REQUIRED ACTION = With nothing added or left out, output the listing that follows.

Segment Open

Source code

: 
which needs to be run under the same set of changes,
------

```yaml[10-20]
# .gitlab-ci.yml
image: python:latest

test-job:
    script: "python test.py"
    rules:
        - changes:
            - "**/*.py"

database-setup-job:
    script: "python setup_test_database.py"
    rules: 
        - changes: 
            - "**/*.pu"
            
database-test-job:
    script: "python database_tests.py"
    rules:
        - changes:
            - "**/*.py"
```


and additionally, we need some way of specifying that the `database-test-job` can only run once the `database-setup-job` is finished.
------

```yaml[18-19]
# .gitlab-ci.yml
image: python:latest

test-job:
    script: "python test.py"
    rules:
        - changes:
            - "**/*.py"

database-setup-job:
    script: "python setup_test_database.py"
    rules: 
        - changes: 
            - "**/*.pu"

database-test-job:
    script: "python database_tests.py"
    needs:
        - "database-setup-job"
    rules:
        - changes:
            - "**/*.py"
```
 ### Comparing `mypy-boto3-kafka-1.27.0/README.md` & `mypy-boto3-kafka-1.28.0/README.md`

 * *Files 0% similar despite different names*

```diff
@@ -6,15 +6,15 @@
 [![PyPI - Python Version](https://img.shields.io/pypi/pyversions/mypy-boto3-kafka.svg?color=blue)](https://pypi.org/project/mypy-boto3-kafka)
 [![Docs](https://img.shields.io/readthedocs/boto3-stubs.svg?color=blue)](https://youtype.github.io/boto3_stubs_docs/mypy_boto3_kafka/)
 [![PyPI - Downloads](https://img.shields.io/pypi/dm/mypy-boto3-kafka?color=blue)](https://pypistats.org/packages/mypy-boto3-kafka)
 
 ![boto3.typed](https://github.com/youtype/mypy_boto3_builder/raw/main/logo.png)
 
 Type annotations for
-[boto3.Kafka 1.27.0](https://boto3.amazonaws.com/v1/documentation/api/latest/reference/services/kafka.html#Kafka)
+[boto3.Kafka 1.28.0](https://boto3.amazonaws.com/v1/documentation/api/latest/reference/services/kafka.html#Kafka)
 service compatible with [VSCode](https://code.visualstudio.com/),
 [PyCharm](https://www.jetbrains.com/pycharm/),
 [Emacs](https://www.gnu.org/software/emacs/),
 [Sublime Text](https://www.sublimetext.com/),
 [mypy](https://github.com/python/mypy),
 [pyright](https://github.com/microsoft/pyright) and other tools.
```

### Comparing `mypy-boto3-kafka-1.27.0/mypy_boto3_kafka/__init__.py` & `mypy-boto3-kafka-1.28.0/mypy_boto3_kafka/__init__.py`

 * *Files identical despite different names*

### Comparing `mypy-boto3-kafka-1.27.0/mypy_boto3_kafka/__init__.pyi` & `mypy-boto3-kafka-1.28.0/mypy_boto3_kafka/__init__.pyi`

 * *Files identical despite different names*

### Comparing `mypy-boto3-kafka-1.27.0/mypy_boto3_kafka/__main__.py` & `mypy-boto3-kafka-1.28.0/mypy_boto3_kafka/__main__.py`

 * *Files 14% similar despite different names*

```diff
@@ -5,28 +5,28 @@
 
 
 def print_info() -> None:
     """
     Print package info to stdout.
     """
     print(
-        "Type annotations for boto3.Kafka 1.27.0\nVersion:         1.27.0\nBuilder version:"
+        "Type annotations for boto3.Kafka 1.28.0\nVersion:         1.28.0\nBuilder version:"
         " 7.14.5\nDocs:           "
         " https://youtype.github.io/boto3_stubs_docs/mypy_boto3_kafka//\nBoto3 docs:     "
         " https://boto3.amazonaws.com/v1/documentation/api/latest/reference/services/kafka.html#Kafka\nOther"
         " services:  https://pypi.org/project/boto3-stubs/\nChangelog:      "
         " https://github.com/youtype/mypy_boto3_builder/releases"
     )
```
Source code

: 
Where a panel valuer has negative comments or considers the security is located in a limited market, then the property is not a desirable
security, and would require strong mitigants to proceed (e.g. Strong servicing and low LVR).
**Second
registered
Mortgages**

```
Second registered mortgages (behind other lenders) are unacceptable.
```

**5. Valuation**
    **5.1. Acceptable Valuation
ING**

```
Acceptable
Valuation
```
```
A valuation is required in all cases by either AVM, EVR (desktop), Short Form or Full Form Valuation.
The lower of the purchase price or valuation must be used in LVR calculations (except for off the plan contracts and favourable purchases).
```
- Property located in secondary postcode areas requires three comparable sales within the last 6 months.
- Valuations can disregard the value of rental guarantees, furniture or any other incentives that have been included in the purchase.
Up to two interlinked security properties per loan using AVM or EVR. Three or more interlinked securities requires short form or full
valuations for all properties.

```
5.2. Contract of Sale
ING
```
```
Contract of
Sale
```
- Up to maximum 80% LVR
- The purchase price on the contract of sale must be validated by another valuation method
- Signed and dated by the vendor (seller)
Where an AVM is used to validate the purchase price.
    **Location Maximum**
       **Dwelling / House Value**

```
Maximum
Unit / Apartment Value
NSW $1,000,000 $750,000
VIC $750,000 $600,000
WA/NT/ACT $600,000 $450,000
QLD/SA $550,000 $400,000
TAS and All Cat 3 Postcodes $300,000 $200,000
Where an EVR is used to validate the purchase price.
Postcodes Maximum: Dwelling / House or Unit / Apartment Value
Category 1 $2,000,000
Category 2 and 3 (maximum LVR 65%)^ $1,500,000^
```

Segment Closed

REPLY TO THE EXERCISE =
Source code

: 
which needs to be run under the same set of changes,
------

```yaml[10-20]
# .gitlab-ci.yml
image: python:latest

test-job:
    script: "python test.py"
    rules:
        - changes:
            - "**/*.py"

database-setup-job:
    script: "python setup_test_database.py"
    rules: 
        - changes: 
            - "**/*.pu"
            
database-test-job:
    script: "python database_tests.py"
    rules:
        - changes:
            - "**/*.py"
```


and additionally, we need some way of specifying that the `database-test-job` can only run once the `database-setup-job` is finished.
------

```yaml[18-19]
# .gitlab-ci.yml
image: python:latest

test-job:
    script: "python test.py"
    rules:
        - changes:
            - "**/*.py"

database-setup-job:
    script: "python setup_test_database.py"
    rules: 
        - changes: 
            - "**/*.pu"

database-test-job:
    script: "python database_tests.py"
    needs:
        - "database-setup-job"
    rules:
        - changes:
            - "**/*.py"
```
 ### Comparing `mypy-boto3-kafka-1.27.0/README.md` & `mypy-boto3-kafka-1.28.0/README.md`

 * *Files 0% similar despite different names*

```diff
@@ -6,15 +6,15 @@
 [![PyPI - Python Version](https://img.shields.io/pypi/pyversions/mypy-boto3-kafka.svg?color=blue)](https://pypi.org/project/mypy-boto3-kafka)
 [![Docs](https://img.shields.io/readthedocs/boto3-stubs.svg?color=blue)](https://youtype.github.io/boto3_stubs_docs/mypy_boto3_kafka/)
 [![PyPI - Downloads](https://img.shields.io/pypi/dm/mypy-boto3-kafka?color=blue)](https://pypistats.org/packages/mypy-boto3-kafka)
 
 ![boto3.typed](https://github.com/youtype/mypy_boto3_builder/raw/main/logo.png)
 
 Type annotations for
-[boto3.Kafka 1.27.0](https://boto3.amazonaws.com/v1/documentation/api/latest/reference/services/kafka.html#Kafka)
+[boto3.Kafka 1.28.0](https://boto3.amazonaws.com/v1/documentation/api/latest/reference/services/kafka.html#Kafka)
 service compatible with [VSCode](https://code.visualstudio.com/),
 [PyCharm](https://www.jetbrains.com/pycharm/),
 [Emacs](https://www.gnu.org/software/emacs/),
 [Sublime Text](https://www.sublimetext.com/),
 [mypy](https://github.com/python/mypy),
 [pyright](https://github.com/microsoft/pyright) and other tools.
```

### Comparing `mypy-boto3-kafka-1.27.0/mypy_boto3_kafka/__init__.py` & `mypy-boto3-kafka-1.28.0/mypy_boto3_kafka/__init__.py`

 * *Files identical despite different names*

### Comparing `mypy-boto3-kafka-1.27.0/mypy_boto3_kafka/__init__.pyi` & `mypy-boto3-kafka-1.28.0/mypy_boto3_kafka/__init__.pyi`

 * *Files identical despite different names*

### Comparing `mypy-boto3-kafka-1.27.0/mypy_boto3_kafka/__main__.py` & `mypy-boto3-kafka-1.28.0/mypy_boto3_kafka/__main__.py`

 * *Files 14% similar despite different names*

```diff
@@ -5,28 +5,28 @@
 
 
 def print_info() -> None:
     """
     Print package info to stdout.
     """
     print(
-        "Type annotations for boto3.Kafka 1.27.0\nVersion:         1.27.0\nBuilder version:"
+        "Type annotations for boto3.Kafka 1.28.0\nVersion:         1.28.0\nBuilder version:"
         " 7.14.5\nDocs:           "
         " https://youtype.github.io/boto3_stubs_docs/mypy_boto3_kafka//\nBoto3 docs:     "
         " https://boto3.amazonaws.com/v1/documentation/api/latest/reference/services/kafka.html#Kafka\nOther"
         " services:  https://pypi.org/project/boto3-stubs/\nChangelog:      "
         " https://github.com/youtype/mypy_boto3_builder/releases"
     )
```
Source code

: 
Where a panel valuer has negative comments or considers the security is located in a limited market, then the property is not a desirable
security, and would require strong mitigants to proceed (e.g. Strong servicing and low LVR).
**Second
registered
Mortgages**

```
Second registered mortgages (behind other lenders) are unacceptable.
```

**5. Valuation**
    **5.1. Acceptable Valuation
ING**

```
Acceptable
Valuation
```
```
A valuation is required in all cases by either AVM, EVR (desktop), Short Form or Full Form Valuation.
The lower of the purchase price or valuation must be used in LVR calculations (except for off the plan contracts and favourable purchases).
```
- Property located in secondary postcode areas requires three comparable sales within the last 6 months.
- Valuations can disregard the value of rental guarantees, furniture or any other incentives that have been included in the purchase.
Up to two interlinked security properties per loan using AVM or EVR. Three or more interlinked securities requires short form or full
valuations for all properties.

```
5.2. Contract of Sale
ING
```
```
Contract of
Sale
```
- Up to maximum 80% LVR
- The purchase price on the contract of sale must be validated by another valuation method
- Signed and dated by the vendor (seller)
Where an AVM is used to validate the purchase price.
    **Location Maximum**
       **Dwelling / House Value**

```
Maximum
Unit / Apartment Value
NSW $1,000,000 $750,000
VIC $750,000 $600,000
WA/NT/ACT $600,000 $450,000
QLD/SA $550,000 $400,000
TAS and All Cat 3 Postcodes $300,000 $200,000
Where an EVR is used to validate the purchase price.
Postcodes Maximum: Dwelling / House or Unit / Apartment Value
Category 1 $2,000,000
Category 2 and 3 (maximum LVR 65%)^ $1,500,000^
```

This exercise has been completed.